--- ACTIVITY ---
In the jddiffct.c source file, between which steps does the difference buffer lie?

--- PASSAGE FOR REVIEW ---

============================================================

/src/libjpeg-turbo.main/jddiffct.c

Source (jump to first uncovered line)
/*
 * jddiffct.c
 *
 * This file was part of the Independent JPEG Group's software:
 * Copyright (C) 1994-1997, Thomas G. Lane.
 * Lossless JPEG Modifications:
 * Copyright (C) 1999, Ken Murchison.
 * libjpeg-turbo Modifications:
 * Copyright (C) 2022, D. R. Commander.
 * For conditions of distribution and use, see the accompanying README.ijg
 * file.
 *
 * This file contains the [un]difference buffer controller for decompression.
 * This controller is the top level of the lossless JPEG decompressor proper.
 * The difference buffer lies between the entropy decoding and
 * prediction/undifferencing steps.  The undifference buffer lies between the
 * prediction/undifferencing and scaling steps.
 *
 * In buffered-image mode, this controller is the interface between
 * input-oriented processing and output-oriented processing.
 */

#define JPEG_INTERNALS
#include "jinclude.h"
#include "jpeglib.h"

============================================================

Bounding boxes with keypoints

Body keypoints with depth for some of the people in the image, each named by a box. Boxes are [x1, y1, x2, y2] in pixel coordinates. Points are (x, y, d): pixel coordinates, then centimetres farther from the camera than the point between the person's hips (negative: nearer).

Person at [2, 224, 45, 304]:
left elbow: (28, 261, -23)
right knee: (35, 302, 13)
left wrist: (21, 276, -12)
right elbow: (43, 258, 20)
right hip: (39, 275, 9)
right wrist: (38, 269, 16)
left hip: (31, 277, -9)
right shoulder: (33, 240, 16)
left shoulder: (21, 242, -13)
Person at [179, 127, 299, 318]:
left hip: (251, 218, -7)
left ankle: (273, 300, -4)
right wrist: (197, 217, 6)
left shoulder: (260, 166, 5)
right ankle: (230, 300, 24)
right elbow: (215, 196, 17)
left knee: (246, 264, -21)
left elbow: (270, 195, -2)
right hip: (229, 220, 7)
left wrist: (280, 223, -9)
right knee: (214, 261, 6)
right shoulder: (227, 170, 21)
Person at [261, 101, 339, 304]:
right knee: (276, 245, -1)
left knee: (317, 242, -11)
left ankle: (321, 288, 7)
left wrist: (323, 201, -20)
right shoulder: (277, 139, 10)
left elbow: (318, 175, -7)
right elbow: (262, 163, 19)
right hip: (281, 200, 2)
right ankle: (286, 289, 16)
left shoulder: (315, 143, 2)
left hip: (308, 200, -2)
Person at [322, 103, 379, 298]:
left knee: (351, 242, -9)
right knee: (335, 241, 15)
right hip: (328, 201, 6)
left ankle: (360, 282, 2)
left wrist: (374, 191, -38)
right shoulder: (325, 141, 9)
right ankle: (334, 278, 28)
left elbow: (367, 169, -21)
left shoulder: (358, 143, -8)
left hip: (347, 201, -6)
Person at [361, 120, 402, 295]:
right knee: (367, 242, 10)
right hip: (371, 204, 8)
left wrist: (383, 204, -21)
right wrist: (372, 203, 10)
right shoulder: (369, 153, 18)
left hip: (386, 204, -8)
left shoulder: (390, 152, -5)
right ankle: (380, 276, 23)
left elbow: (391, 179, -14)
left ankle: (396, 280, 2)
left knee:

============================================================

--- WRITTEN RESPONSE ---
Between the entropy decoding and prediction/undifferencing steps.